A investigação ao grupo
Depois de trabalhar com outras empresas, Cavalleri fundou a
Iguarivarius para exportar produtos, mas depois de conseguir estar a trabalhar
em 36 países diferentes percebeu que podia diversificar a sua área de negócio,
como explicou ao Jornal de Negócios. O Grupovarius foi
assim reestruturado em 2016 e nele se integram a Iguarivarius —
detentora do capital de todas as outras empresas do grupo –, a Agrovarius, a
Industrivarius, a Sitvarius, a Metalovarius e a Racingvarius (esta dedica-se a
vender passeios e corridas em carros topo de gama).
A presença do grupo a nível internacional é visível na página
da Internet, traduzida em sete outras línguas. Esta rápida ascensão, no
entanto, despertou suspeitas junto das autoridades.

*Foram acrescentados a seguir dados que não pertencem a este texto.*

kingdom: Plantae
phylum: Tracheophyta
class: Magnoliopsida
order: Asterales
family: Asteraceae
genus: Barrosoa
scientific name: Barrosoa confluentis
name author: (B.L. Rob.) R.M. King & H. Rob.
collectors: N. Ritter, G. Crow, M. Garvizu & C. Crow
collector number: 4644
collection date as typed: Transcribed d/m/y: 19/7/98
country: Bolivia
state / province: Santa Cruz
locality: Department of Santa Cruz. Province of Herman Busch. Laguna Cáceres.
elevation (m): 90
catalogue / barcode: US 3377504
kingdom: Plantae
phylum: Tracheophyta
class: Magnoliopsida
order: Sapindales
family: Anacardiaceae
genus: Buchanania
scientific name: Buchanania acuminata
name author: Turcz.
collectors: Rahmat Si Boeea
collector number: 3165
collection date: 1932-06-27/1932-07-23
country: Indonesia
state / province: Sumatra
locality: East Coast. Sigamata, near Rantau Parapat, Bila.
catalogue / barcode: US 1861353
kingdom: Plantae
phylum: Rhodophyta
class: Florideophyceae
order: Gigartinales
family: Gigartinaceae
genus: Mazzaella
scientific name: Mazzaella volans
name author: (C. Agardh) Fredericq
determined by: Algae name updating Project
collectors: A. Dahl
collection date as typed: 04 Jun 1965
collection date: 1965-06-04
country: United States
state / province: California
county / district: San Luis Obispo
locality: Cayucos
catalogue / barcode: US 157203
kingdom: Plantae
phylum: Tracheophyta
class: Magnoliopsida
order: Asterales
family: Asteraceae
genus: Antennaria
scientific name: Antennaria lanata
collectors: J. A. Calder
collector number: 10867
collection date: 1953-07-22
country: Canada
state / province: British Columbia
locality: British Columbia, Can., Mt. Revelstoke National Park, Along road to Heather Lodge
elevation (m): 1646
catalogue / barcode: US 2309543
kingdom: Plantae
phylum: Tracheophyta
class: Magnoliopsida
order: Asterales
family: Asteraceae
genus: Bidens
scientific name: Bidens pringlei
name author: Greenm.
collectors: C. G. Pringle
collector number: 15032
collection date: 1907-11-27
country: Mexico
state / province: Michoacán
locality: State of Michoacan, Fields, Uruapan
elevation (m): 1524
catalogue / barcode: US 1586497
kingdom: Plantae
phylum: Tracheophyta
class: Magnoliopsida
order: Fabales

Segundo uma reportagem do
programa Sexta às Nove, da RTP, no final do ano passado a Direção Geral
de Alimentação e Veterinária e a ASAE estavam a colaborar com o Ministério
Público numa investigação à empresa. Estava em causa o rápido
enriquecimento da empresa e alegados crimes de evasão fiscal e branqueamento de
capitais. Também era investigada a alegada exportação de carne espanhola
rotulada como portuguesa. O Observador apurou junto do Ministério Público que o
inquérito foi aberto há cerca de um ano, mas ainda não há informações sobre o
seu desenvolvimento.
Na altura, a empresa disse desconhecer qualquer
investigação e informou que iria prestar todos os esclarecimentos
necessários ao Ministério Público. Esta quinta-feira, ao Observador, Miguel
Guedes, responsável pela comunicação da empresa (que foi assessor de Paulo
Portas quando o centrista era ministro), disse que iria enviar um comunicado
com todos os esclarecimentos sobre a situação que levou agora a Venezuela a
acusar Portugal de ter “sabotado” a entrega de pernil. Mas até ao momento não
enviou nada. E também não atende o telefone. Na empresa, remetem informações
para Miguel Guedes.
Já a Raporal, uma das empresas contratualizadas pela
Agrovarius para fornecimento de pernil para a Venezuela, emitiu esta
quinta-feira um comunicado onde afirma que a carne não seguiu para
aquele país por
falta de pagamento.
O Observador também tentou contactar Mário Lino, mas até ao
momento sem sucesso. A última aparição pública do ex-ministro pela
empresa foi em junho, quando surgiu numa fotografia do Facebook do
Grupovarius com o presidente do Sporting, Bruno de Carvalho. O grupo é
patrocinador do Judo SCP.
Mário Lino apareceu também no final do ano passado numa
cerimónia no Casino Estoril em que o grupo doou 30 mil euros à
associação Comunidade Vida e Paz. Nessa gala, Alexandre Cavalleri lançou um
livro sobre o seu percurso profissional. Chama-se A História do Sucesso.